HEARING Kenny Shiels talk about how much he loves being a football manager, it seems almost cruel that he was denied the chance of being one for all of six months.

A fairly acrimonious split from Kilmarnock in June left Shiels out of work and searching for his next challenge. Coaching youth players and doing bits of media work didn't adequately fill the void. "Football is my life. I don't play golf, so I was itching to get back," he said.

Now Shiels has resurfaced at Morton, a club anchored to the foot of the SPFL Championship and with a real fight on its hands to avoid relegation. Given his achievements at Kilmarnock - a League Cup win, victories over Rangers and Celtic, bringing through a number of youth players - as well as his high profile, the expectation was that the Northern Irishman would return to the game at a higher station; another Premiership club perhaps, or a Championship side in England.

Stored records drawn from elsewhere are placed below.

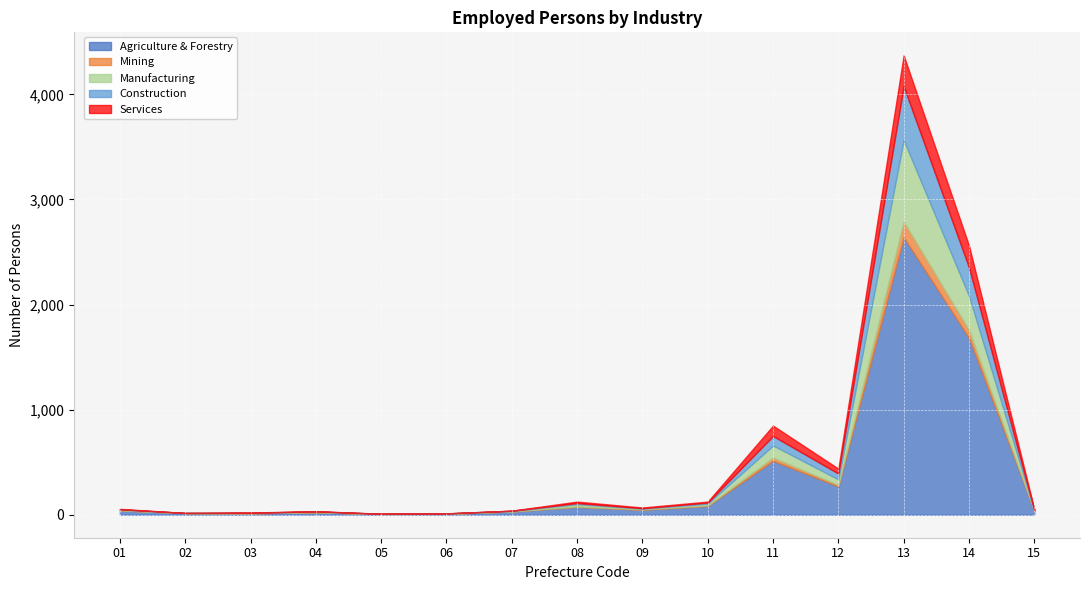

Rank the categories by Agriculture & Forestry value from highest to lowest.

13, 14, 11, 12, 10, 08, 09, 01, 15, 07, 04, 02, 03, 06, 05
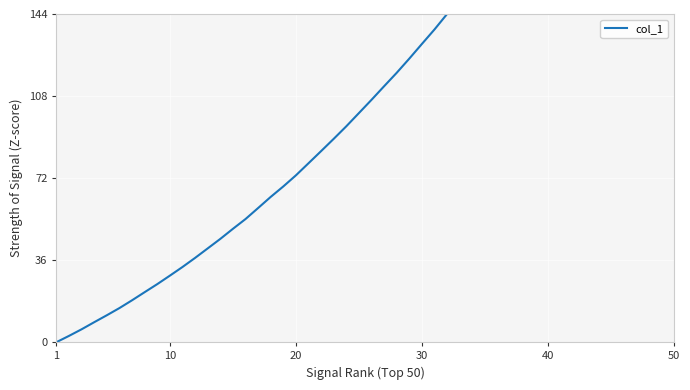

What is the greatest value displayed?

144.0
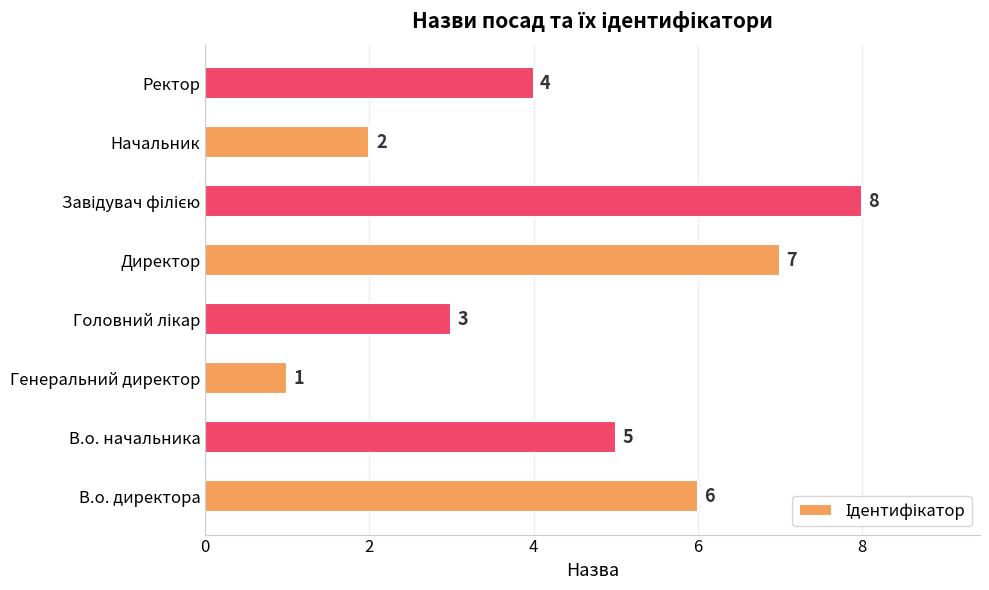

What is the difference between the maximum and minimum values?

7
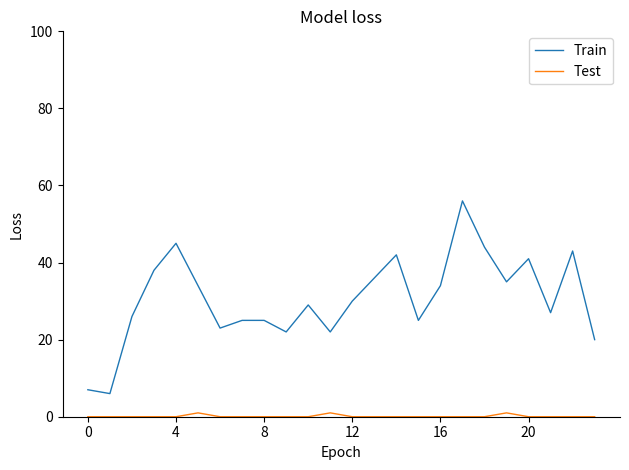

Rank the series by their maximum value, from highest to lowest.

Train, Test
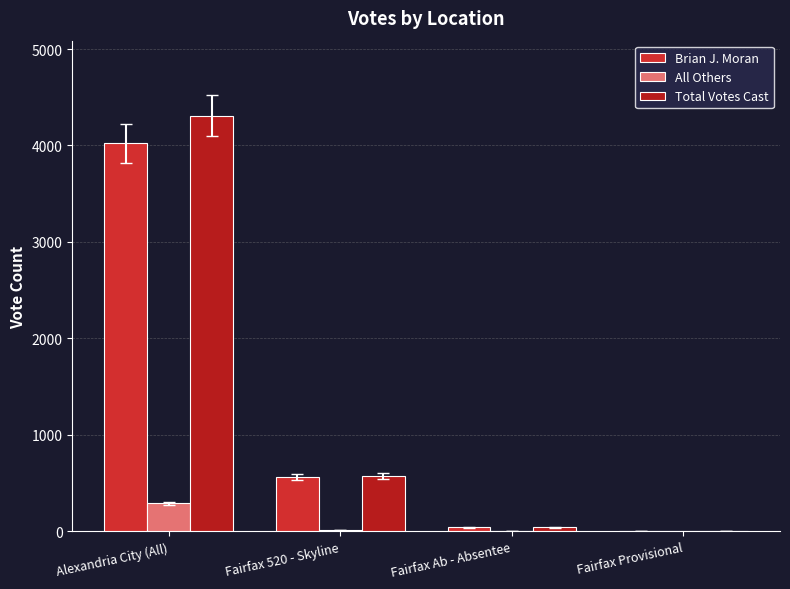

How many series are shown in this chart?

3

Shiels, though, is dismissive of such a suggestion, believing it to be both "derogatory and disrespectful" - presumably to Morton rather than himself. If he had any qualms at all about taking a job at a club that could very well be operating in the third tier of Scottish football next season then there was little evidence of it at his introductory press conference inside a cramped Cappielow boardroom yesterday.

On the contrary, Shiels could scarcely have been more enthusiastic and seems to have found a kindred spirit in Douglas Rae. Morton's 82-year-old chairman and benefactor nodded approvingly as his new manager reeled off a list of the people he had met since his confirmation on Friday, chattered excitedly about the club's many community programmes, and showed he had studied the history too.

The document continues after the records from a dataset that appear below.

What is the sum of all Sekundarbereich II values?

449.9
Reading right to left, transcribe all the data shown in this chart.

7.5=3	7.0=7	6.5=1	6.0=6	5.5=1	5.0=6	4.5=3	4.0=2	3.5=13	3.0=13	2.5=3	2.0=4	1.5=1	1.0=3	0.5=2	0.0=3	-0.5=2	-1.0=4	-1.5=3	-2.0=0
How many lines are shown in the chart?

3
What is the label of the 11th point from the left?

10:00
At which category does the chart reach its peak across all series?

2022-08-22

"There were 266,148 people [in aggregate] at the 1948 Scottish Cup final," he revealed proudly, like a student who has been up all night cramming for an exam. "Morton were beaten by Rangers over two games. They also won the Scottish Cup in 1922. Did you know that?"

It is only common sense for any new start to sook up to their boss, but Shiels seemed genuinely intent on doing all he can to realise Rae's dream of seeing Morton back in the top division for the first time since 1988. There was no mention by name of Michael Johnston - the chairman of Kilmarnock with whom Shiels famously fell out towards the end of his tenure - but it seems, in Rae, Shiels sees a football man from the same mould as himself. He has signed just an 18-month deal as manager but insists his intentions are to hang around for the long haul.

"If I had met the chairman and he'd said he just wanted to escape relegation, it would have dissipated my interest," Shiels added. "But I feel really good about his view of where he wants the club to go. If you look at chairmen you meet throughout your life, this one is someone I feel drawn to, and now I want to do something for that guy. I want, in the later years of his life, to achieve the goals he dreams of. It isn't money which is going to make him happy, it is that goal of being at the top level of Scottish football.

"I have so much respect for that type of person who has given everything. His dream is my dream now. I've signed an 18-month contract but I feel that I'd like it to be more. I'm not here for a stepping stone. If it takes one relegation and two promotions then that's what it will take. But that's my ambition."

Shiels will spend his Morton debut against Falkirk on Saturday in the Cappielow stand, the legacy of a four-match suspension (two suspended) picked up shortly before he left Kilmarnock. There are few as outspoken and candid as Shiels in the game but he promises he returns a changed man. "I'll not be in front of the SFA [Scottish Football Association] again I can assure you of that. I was totally honest in everything I did but that's history now and this is a new chapter."

Shiels became so immersed in life at Kilmarnock - first as assistant to Mixu Paatelainen and then as manager for two years - that it left a hole in his life when he moved on. He returned to the club's training ground at 6.30am last Friday morning to achieve what the Americans call "closure" before embracing his next role.

"I fell in love with Kilmarnock, there's no question of that," he added. "When the chairman here told me I was getting the job I wanted mental closure, so I went to the training ground on Friday just to close that off from my head. It was an emotional time for me, but there is no question I will now fall in love with this club and the people.

"What that does for you as an individual is it gives you a drive and commitment to go and work for that club. I don't know how anybody can manage a football club without being in love with it."